### Description of the task
Copy out the material below, switching every instance of "TurkDevs" to "AndroidDevs" and leaving everything else unchanged. Leave the pictures out of your answer.

### Material for this exercise
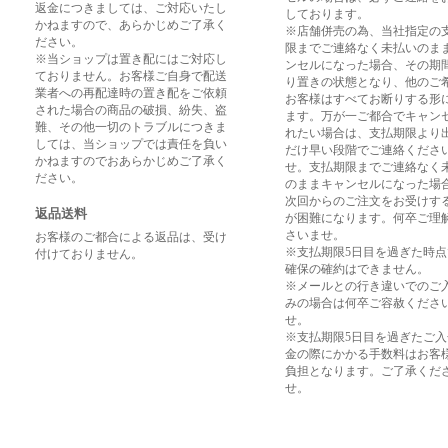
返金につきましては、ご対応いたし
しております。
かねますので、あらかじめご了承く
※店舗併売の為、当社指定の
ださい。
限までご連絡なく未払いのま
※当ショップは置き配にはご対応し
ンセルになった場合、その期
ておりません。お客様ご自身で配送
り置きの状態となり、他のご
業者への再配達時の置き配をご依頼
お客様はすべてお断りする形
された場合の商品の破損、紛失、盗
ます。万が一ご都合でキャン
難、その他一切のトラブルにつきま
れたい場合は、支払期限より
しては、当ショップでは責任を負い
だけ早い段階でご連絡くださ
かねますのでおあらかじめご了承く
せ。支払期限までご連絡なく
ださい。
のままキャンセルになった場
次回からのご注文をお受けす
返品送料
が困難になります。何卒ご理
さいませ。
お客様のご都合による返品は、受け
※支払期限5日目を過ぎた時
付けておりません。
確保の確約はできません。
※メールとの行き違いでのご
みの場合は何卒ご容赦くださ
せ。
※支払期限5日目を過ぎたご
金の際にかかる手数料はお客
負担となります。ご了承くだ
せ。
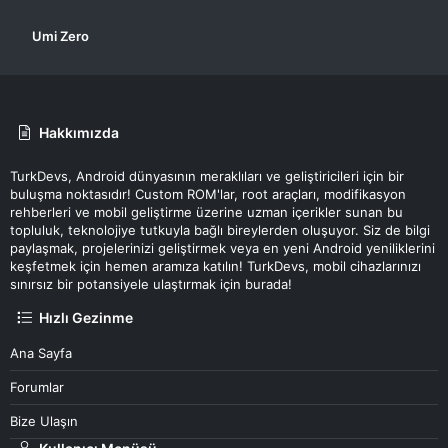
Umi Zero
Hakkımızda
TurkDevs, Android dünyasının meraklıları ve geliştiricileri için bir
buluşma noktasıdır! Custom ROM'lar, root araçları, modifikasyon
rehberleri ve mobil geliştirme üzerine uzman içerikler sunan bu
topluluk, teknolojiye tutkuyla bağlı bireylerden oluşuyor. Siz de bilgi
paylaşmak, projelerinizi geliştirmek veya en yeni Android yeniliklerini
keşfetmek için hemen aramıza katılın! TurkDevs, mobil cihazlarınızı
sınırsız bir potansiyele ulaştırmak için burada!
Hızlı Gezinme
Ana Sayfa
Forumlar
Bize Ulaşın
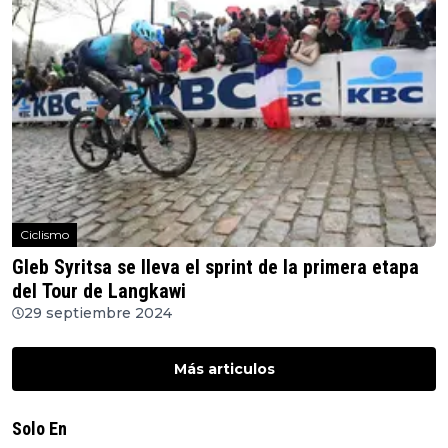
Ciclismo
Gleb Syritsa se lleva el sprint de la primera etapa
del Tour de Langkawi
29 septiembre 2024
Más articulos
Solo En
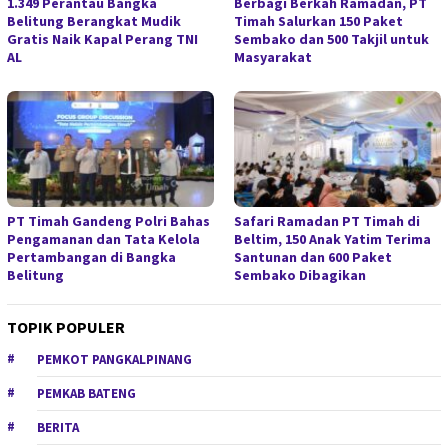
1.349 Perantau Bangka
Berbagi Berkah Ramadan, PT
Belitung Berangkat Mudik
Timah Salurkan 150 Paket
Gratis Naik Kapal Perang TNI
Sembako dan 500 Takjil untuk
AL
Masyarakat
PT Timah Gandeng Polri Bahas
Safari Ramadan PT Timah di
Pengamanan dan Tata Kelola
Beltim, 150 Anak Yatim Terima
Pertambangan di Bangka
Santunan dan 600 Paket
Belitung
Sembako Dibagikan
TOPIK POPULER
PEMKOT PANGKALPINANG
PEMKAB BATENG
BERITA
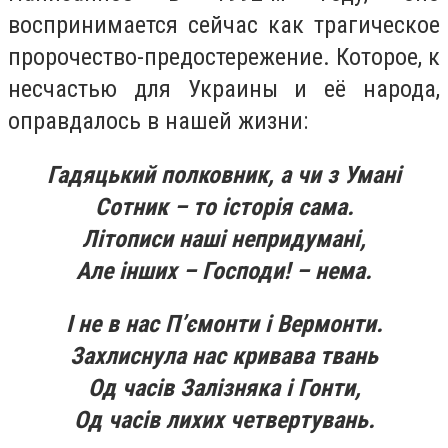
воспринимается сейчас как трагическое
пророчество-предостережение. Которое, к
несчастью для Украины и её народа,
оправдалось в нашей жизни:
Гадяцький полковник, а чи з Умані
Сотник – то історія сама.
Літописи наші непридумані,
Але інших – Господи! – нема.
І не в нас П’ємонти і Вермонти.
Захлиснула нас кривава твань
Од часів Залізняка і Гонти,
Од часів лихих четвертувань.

### Output
返金につきましては、ご対応いたし
しております。
かねますので、あらかじめご了承く
※店舗併売の為、当社指定の
ださい。
限までご連絡なく未払いのま
※当ショップは置き配にはご対応し
ンセルになった場合、その期
ておりません。お客様ご自身で配送
り置きの状態となり、他のご
業者への再配達時の置き配をご依頼
お客様はすべてお断りする形
された場合の商品の破損、紛失、盗
ます。万が一ご都合でキャン
難、その他一切のトラブルにつきま
れたい場合は、支払期限より
しては、当ショップでは責任を負い
だけ早い段階でご連絡くださ
かねますのでおあらかじめご了承く
せ。支払期限までご連絡なく
ださい。
のままキャンセルになった場
次回からのご注文をお受けす
返品送料
が困難になります。何卒ご理
さいませ。
お客様のご都合による返品は、受け
※支払期限5日目を過ぎた時
付けておりません。
確保の確約はできません。
※メールとの行き違いでのご
みの場合は何卒ご容赦くださ
せ。
※支払期限5日目を過ぎたご
金の際にかかる手数料はお客
負担となります。ご了承くだ
せ。
Umi Zero
Hakkımızda
AndroidDevs, Android dünyasının meraklıları ve geliştiricileri için bir
buluşma noktasıdır! Custom ROM'lar, root araçları, modifikasyon
rehberleri ve mobil geliştirme üzerine uzman içerikler sunan bu
topluluk, teknolojiye tutkuyla bağlı bireylerden oluşuyor. Siz de bilgi
paylaşmak, projelerinizi geliştirmek veya en yeni Android yeniliklerini
keşfetmek için hemen aramıza katılın! AndroidDevs, mobil cihazlarınızı
sınırsız bir potansiyele ulaştırmak için burada!
Hızlı Gezinme
Ana Sayfa
Forumlar
Bize Ulaşın
Ciclismo
Gleb Syritsa se lleva el sprint de la primera etapa
del Tour de Langkawi
29 septiembre 2024
Más articulos
Solo En
1.349 Perantau Bangka
Berbagi Berkah Ramadan, PT
Belitung Berangkat Mudik
Timah Salurkan 150 Paket
Gratis Naik Kapal Perang TNI
Sembako dan 500 Takjil untuk
AL
Masyarakat
PT Timah Gandeng Polri Bahas
Safari Ramadan PT Timah di
Pengamanan dan Tata Kelola
Beltim, 150 Anak Yatim Terima
Pertambangan di Bangka
Santunan dan 600 Paket
Belitung
Sembako Dibagikan
TOPIK POPULER
PEMKOT PANGKALPINANG
PEMKAB BATENG
BERITA
воспринимается сейчас как трагическое
пророчество-предостережение. Которое, к
несчастью для Украины и её народа,
оправдалось в нашей жизни:
Гадяцький полковник, а чи з Умані
Сотник – то історія сама.
Літописи наші непридумані,
Але інших – Господи! – нема.
І не в нас П’ємонти і Вермонти.
Захлиснула нас кривава твань
Од часів Залізняка і Гонти,
Од часів лихих четвертувань.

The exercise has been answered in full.